Tablet ownership on the rise
Both e-reader and tablet ownership is on the rise, but e-readers, interestingly, are growing faster (presumably because they are less expensive). E-reader ownership among U.S. adults doubled from 6 percent to 12 percent between November and May, according to research from the Pew Internet and American Life Project
. Now 12 percent of Americans over the age of 18 have an e-book reading device like a Kindle or Nook. About 8 percent of adults own a tablet device like an iPad, and about 3 percent of U.S. adults own both an e-reader and a tablet.
Tablets will, however, start to gain more ground, as the Online Publishers Association
predicts 23 percent of the U.S. population will own a tablet by early 2012.

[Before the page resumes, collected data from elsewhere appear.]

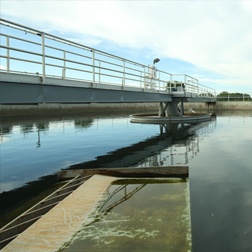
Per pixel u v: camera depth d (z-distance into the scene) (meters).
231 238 5.45
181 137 21.58
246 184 8.97
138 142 19.98
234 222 6.14
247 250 5.02
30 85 9.16
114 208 7.13
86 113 60.59
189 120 32.69
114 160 14.01
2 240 5.82
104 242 5.41
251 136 21.34
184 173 10.14
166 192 8.35
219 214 6.60
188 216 6.51
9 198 8.82
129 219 6.45
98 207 7.23
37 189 9.67
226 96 65.44
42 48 9.36
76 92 11.77
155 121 32.53
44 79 9.51
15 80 8.41
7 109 47.72
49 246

The takeaway: Tablet and e-reader ownership is on the rise and publishers should be building strategies for both platforms, not just tablets.
Newspaper and magazines on tablets
Research from GfK MRI's survey
of U.S. adults found that tablet devices are popular for consuming both magazines and newspapers. About 39 percent of tablet owners have read a magazine and 41 percent have read a newspaper, respectively, on their device in the last six months. (The market research firm looked at consumption from September to April).
The takeaway: Tablets continue to be an attractive platform for consuming magazine and newspapers, particularly when compared to e-readers.
Tablet owners and print
Interestingly, GfK found in its research that tablet owners are also heavy consumers of magazines ― or, at least, more than the average American. Tablet owners are 66 percent more likely than the average U.S. adult to be heavy users of printed versions of magazines. This supports other research that iPad users consume a lot of news
, regardless of the medium.
But Forrester research
found that people who use an iPad or other tablet device consume printed newspapers and magazines less than they used to. Almost one-third of tablet owners read printed newspapers less often, Poynter reported about the research, which is available only to clients. And 23 percent of tablet owners read printed magazines less often. Interestingly, however, 8 percent of tablet owners consume more newspapers and 13 percent read more magazines. The largest segment has no difference in consumption.
: Tablets users are moving away from print products, which should come as no shock to publishers. The good news is tablet users are still showing a big appetite for content. The challenge will be keeping readers interested in paying for tablet content
as they make the transition from print.